Saved entries

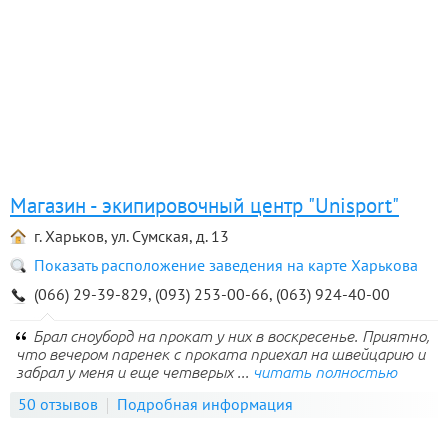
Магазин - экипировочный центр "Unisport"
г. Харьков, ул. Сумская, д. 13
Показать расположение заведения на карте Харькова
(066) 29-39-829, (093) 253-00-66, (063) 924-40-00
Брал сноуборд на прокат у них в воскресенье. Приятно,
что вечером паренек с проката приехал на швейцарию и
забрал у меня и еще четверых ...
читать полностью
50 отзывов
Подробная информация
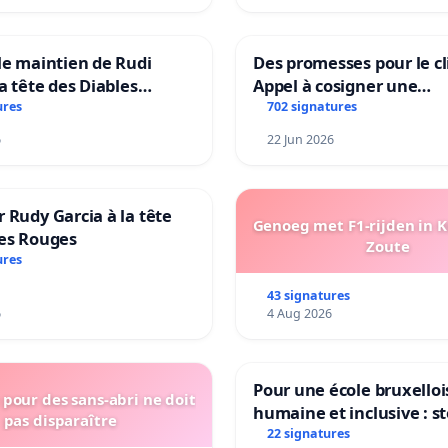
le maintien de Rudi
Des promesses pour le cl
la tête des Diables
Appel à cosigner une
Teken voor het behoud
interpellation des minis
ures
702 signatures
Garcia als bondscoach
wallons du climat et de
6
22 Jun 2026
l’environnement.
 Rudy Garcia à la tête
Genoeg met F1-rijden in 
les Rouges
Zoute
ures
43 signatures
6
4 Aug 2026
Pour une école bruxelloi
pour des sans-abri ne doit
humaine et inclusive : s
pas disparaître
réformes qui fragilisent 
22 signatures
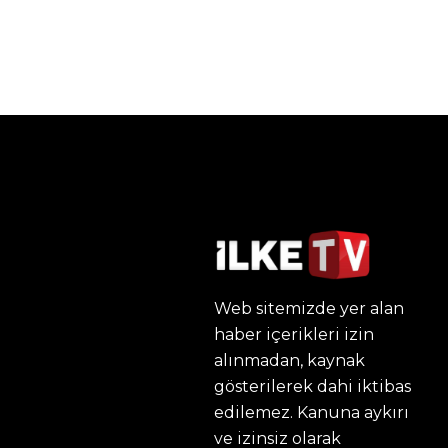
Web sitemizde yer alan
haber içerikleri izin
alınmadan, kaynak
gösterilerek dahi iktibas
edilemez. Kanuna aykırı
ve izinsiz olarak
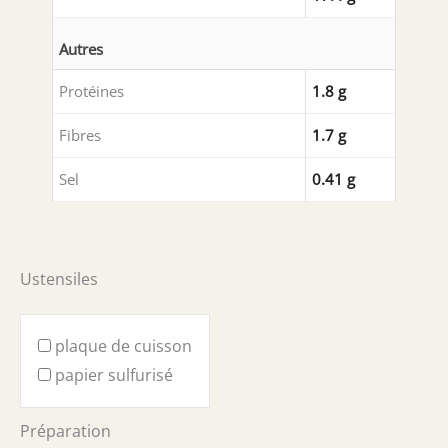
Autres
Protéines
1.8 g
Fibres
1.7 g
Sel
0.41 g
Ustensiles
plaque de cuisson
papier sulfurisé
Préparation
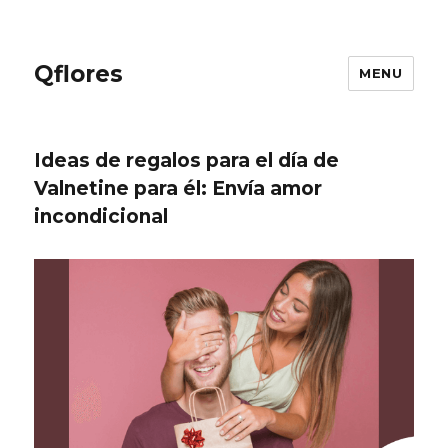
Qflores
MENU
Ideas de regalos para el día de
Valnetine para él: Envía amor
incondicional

* * *

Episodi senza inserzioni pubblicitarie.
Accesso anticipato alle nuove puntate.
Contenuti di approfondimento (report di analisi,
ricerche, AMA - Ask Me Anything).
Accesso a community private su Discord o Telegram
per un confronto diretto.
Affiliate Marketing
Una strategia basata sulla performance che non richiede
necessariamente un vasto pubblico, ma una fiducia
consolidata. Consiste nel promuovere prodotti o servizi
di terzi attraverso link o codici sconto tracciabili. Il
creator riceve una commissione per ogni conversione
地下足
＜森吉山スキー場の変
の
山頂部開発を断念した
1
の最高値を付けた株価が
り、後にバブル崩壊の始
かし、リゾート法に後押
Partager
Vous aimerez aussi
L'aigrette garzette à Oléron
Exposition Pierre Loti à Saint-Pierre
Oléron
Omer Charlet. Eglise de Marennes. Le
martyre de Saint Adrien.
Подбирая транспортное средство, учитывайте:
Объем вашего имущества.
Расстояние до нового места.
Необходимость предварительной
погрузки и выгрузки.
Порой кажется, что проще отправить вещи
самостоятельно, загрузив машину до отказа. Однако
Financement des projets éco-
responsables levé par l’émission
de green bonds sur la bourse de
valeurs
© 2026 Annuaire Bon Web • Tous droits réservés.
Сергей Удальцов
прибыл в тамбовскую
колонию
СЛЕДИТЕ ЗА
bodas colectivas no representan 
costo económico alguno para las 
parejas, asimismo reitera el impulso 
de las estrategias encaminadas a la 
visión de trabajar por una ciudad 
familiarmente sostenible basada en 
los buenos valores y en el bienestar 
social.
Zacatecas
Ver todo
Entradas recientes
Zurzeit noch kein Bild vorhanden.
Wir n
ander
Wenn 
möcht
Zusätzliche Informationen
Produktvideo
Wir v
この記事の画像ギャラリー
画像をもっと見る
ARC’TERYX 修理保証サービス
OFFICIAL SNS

■ Request ■
From the records above, copy out the line with "Accesso a community", the line with "Расстояние до нового места.", and every line between them, word for word.

■ Answer space ■
Accesso a community private su Discord o Telegram
per un confronto diretto.
Affiliate Marketing
Una strategia basata sulla performance che non richiede
necessariamente un vasto pubblico, ma una fiducia
consolidata. Consiste nel promuovere prodotti o servizi
di terzi attraverso link o codici sconto tracciabili. Il
creator riceve una commissione per ogni conversione
地下足
＜森吉山スキー場の変
の
山頂部開発を断念した
1
の最高値を付けた株価が
り、後にバブル崩壊の始
かし、リゾート法に後押
Partager
Vous aimerez aussi
L'aigrette garzette à Oléron
Exposition Pierre Loti à Saint-Pierre
Oléron
Omer Charlet. Eglise de Marennes. Le
martyre de Saint Adrien.
Подбирая транспортное средство, учитывайте:
Объем вашего имущества.
Расстояние до нового места.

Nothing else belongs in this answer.